Two lines do the heavy lifting. "Must include" caps you at the few constraints that actually bind, which stops the pile-on, because you cannot list fifteen things on a line meant for three. The last line covers the starvation risk: a prompt you trimmed too hard surfaces as a question instead of a confident wrong answer.

When a prompt is underperforming and you are tempted to fix everything at once, do not. Run the change through this:

One change, then measurethe loop that separates engineering a prompt from fiddling with it — one hypothesis, one variable, judged on a fixed set of inputs.

The rule the diagram enforces: never change the wording, the examples, and the model in the same pass. If you change three things and it improves, you have no idea which one helped, so you cannot do it again. Change one, measure on the set, keep or revert.

Worked example

Illustrative

Illustrative. A constructed before-and-after to show the habit, not a real session.

Someone wants a model to label incoming support messages as bug, billing, or feature-request. The beginner instinct is to teach it hard, so they write a rule for every situation and stack up eight examples:

Prompt: You are an expert support triage AI with years of experience. Carefully and thoughtfully classify each message. If it mentions money, it might be billing, unless it's about a broken payment, which is a bug, unless they're asking for a refund feature... [six more rules] Here are examples: [eight labeled messages, six of them billing]. Now classify this message.

Output: billing (the message was a clear bug report)

It gets it wrong, and it will keep getting billing wrong, because six of the eight examples were billing and the model leans on the label it saw most. The rules contradict each other, and the model has no way to tell which one wins. Now the subtraction-and-specificity version. Cut the rules to the one distinction that actually trips it up, and give three balanced examples that span the hard boundary instead of eight lopsided ones:

Prompt: Classify the message as exactly one of: bug, billing, feature-request. A broken payment is a bug (something is malfunctioning), not billing. Examples: "Charged twice this month" → billing. "Checkout button does nothing when I pay" → bug. "Wish I could export to CSV" → feature-request. Message: "Card was declined but the page just spun forever and then charged me anyway." → ?

Output: bug

Shorter prompt, fewer examples, better answer. The win came from cutting the contradictory rules down to the single boundary that mattered and balancing the three examples across the categories, not from teaching the model harder. If you later find a category it still confuses, you change that one example pair and re-run your handful of test messages, not the whole prompt at once.

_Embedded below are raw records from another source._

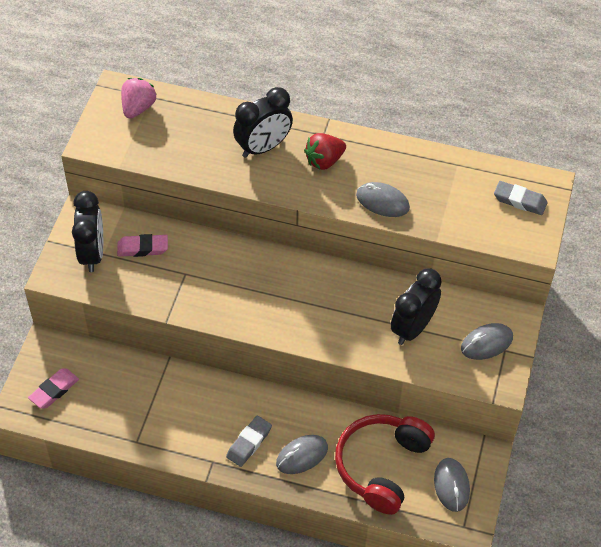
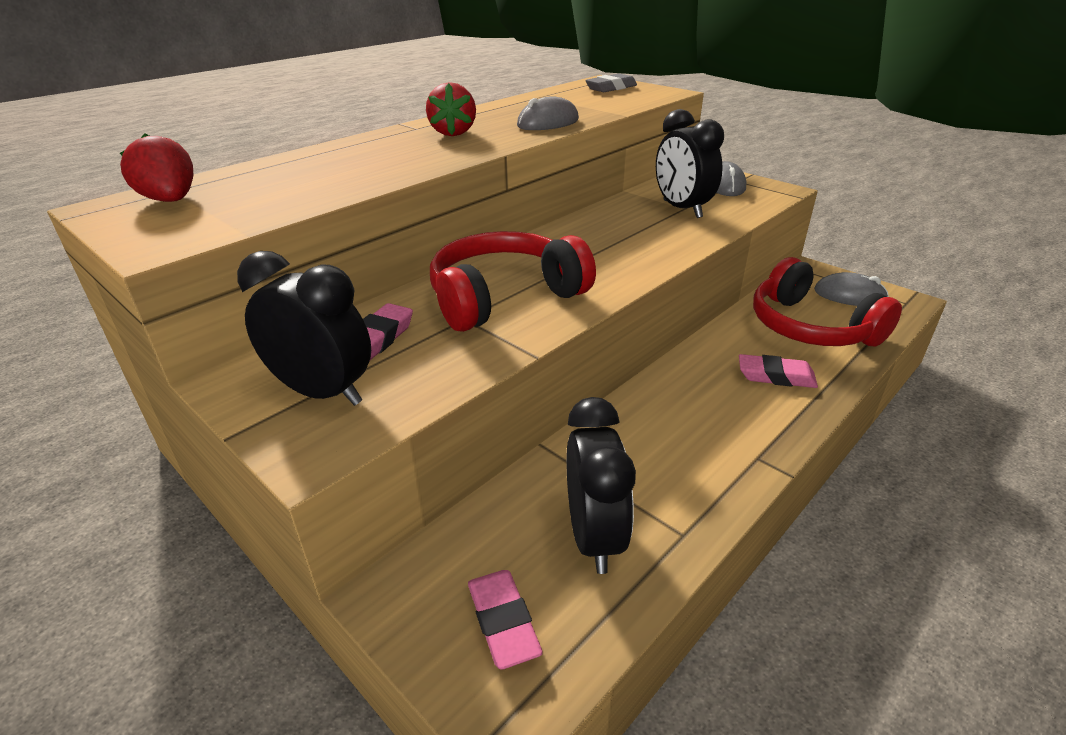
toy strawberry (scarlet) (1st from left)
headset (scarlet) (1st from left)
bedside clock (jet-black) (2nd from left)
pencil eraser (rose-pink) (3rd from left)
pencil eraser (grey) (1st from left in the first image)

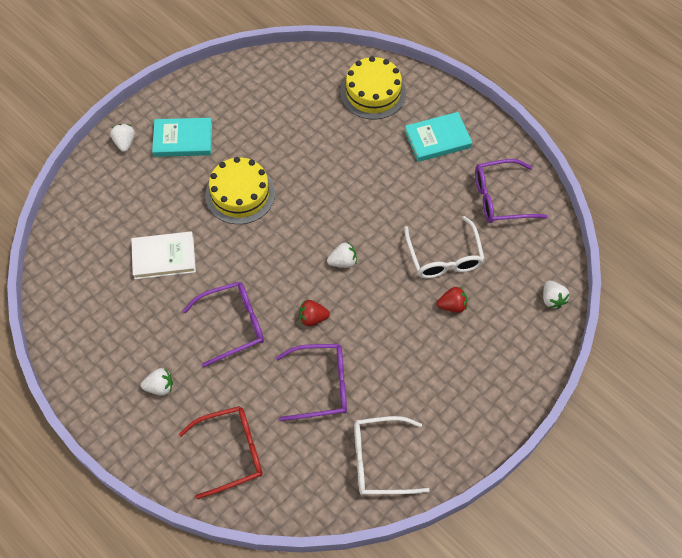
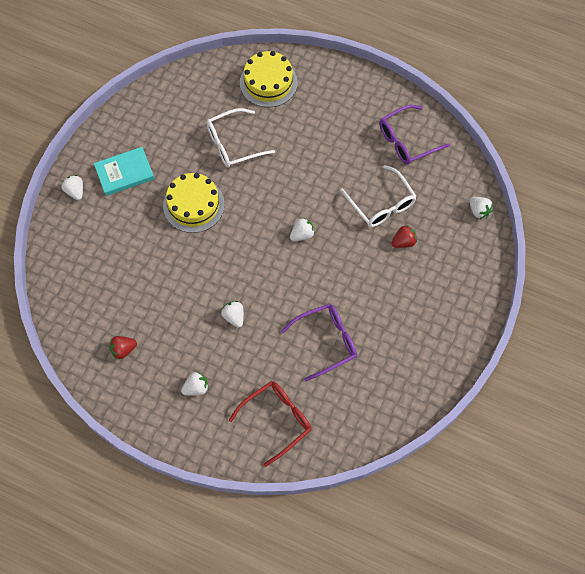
toy strawberry (scarlet) (1st from left)
glasses (snow-white) (1st from left)
toy strawberry (snow-white) (3rd from left)
hardback (snow-white)
hardback (teal) (2nd from left in the first image)

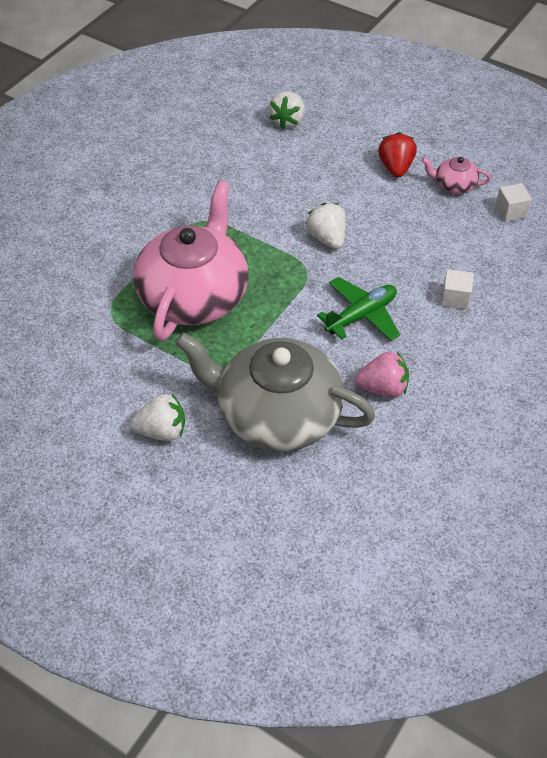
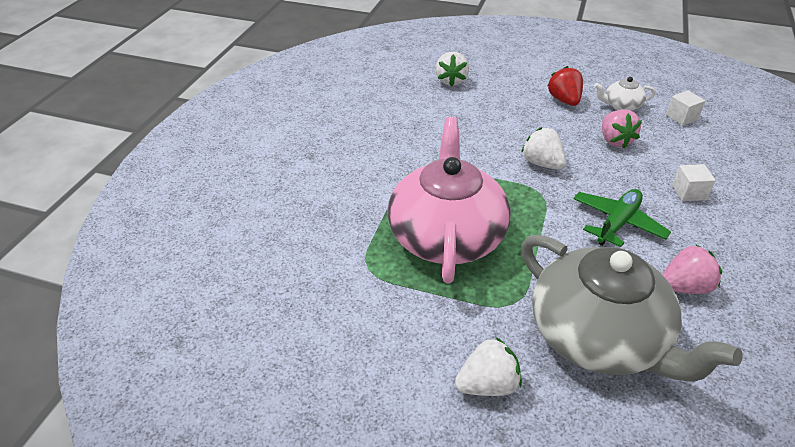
china teapot (grey)
china teapot (snow-white)
toy strawberry (rose-pink) (1st from left)

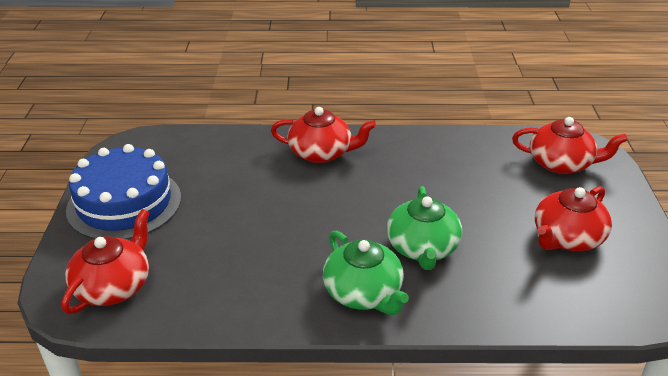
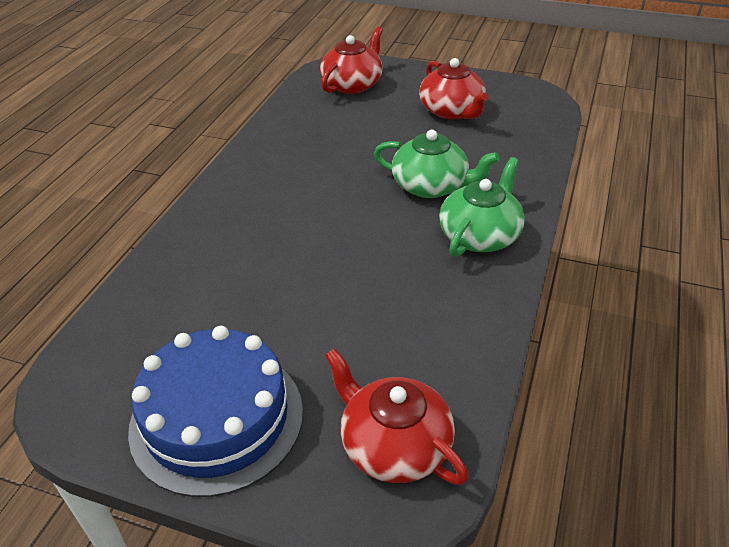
china teapot (leaf-green) (2nd from left)
china teapot (scarlet) (2nd from left in the first image)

A related habit makes this stick. State what you want, not what you do not want. "Respond in at most three sentences" lands more reliably than "don't be verbose," and "only discuss our product" beats "don't mention competitors," because a model hits a target you name far better than it avoids one you merely forbid. For shaping the output's structure beyond this, getting clean tables or strict formats out of a model, that is its own lesson and worth treating separately.